Task requirements » Reproduce the records below exactly, with nothing altered.

Supplied data »

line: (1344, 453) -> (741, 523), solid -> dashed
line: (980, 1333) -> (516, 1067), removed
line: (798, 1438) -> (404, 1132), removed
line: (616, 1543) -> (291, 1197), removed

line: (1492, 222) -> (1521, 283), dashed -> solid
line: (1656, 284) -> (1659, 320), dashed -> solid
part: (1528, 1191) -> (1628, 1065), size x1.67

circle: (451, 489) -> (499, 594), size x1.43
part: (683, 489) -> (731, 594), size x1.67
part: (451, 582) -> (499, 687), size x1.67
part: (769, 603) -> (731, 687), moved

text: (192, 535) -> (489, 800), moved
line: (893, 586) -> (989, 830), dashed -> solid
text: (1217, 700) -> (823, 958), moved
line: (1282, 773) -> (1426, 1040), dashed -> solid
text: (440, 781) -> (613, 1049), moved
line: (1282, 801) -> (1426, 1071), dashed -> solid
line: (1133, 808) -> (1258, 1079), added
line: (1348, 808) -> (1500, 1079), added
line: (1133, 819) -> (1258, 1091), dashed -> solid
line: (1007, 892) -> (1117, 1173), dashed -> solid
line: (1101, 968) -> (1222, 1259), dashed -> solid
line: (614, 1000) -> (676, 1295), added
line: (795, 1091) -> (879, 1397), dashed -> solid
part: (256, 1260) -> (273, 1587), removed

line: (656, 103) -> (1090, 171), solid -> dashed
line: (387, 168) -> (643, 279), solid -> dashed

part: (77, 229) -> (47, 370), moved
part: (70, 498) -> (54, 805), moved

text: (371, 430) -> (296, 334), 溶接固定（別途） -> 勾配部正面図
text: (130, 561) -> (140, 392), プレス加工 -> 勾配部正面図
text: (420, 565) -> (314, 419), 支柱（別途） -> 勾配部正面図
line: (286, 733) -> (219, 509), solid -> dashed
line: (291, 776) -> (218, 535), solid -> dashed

Problem solution »
line: (1344, 453) -> (741, 523), solid -> dashed
line: (980, 1333) -> (516, 1067), removed
line: (798, 1438) -> (404, 1132), removed
line: (616, 1543) -> (291, 1197), removed

line: (1492, 222) -> (1521, 283), dashed -> solid
line: (1656, 284) -> (1659, 320), dashed -> solid
part: (1528, 1191) -> (1628, 1065), size x1.67

circle: (451, 489) -> (499, 594), size x1.43
part: (683, 489) -> (731, 594), size x1.67
part: (451, 582) -> (499, 687), size x1.67
part: (769, 603) -> (731, 687), moved

text: (192, 535) -> (489, 800), moved
line: (893, 586) -> (989, 830), dashed -> solid
text: (1217, 700) -> (823, 958), moved
line: (1282, 773) -> (1426, 1040), dashed -> solid
text: (440, 781) -> (613, 1049), moved
line: (1282, 801) -> (1426, 1071), dashed -> solid
line: (1133, 808) -> (1258, 1079), added
line: (1348, 808) -> (1500, 1079), added
line: (1133, 819) -> (1258, 1091), dashed -> solid
line: (1007, 892) -> (1117, 1173), dashed -> solid
line: (1101, 968) -> (1222, 1259), dashed -> solid
line: (614, 1000) -> (676, 1295), added
line: (795, 1091) -> (879, 1397), dashed -> solid
part: (256, 1260) -> (273, 1587), removed

line: (656, 103) -> (1090, 171), solid -> dashed
line: (387, 168) -> (643, 279), solid -> dashed

part: (77, 229) -> (47, 370), moved
part: (70, 498) -> (54, 805), moved

text: (371, 430) -> (296, 334), 溶接固定（別途） -> 勾配部正面図
text: (130, 561) -> (140, 392), プレス加工 -> 勾配部正面図
text: (420, 565) -> (314, 419), 支柱（別途） -> 勾配部正面図
line: (286, 733) -> (219, 509), solid -> dashed
line: (291, 776) -> (218, 535), solid -> dashed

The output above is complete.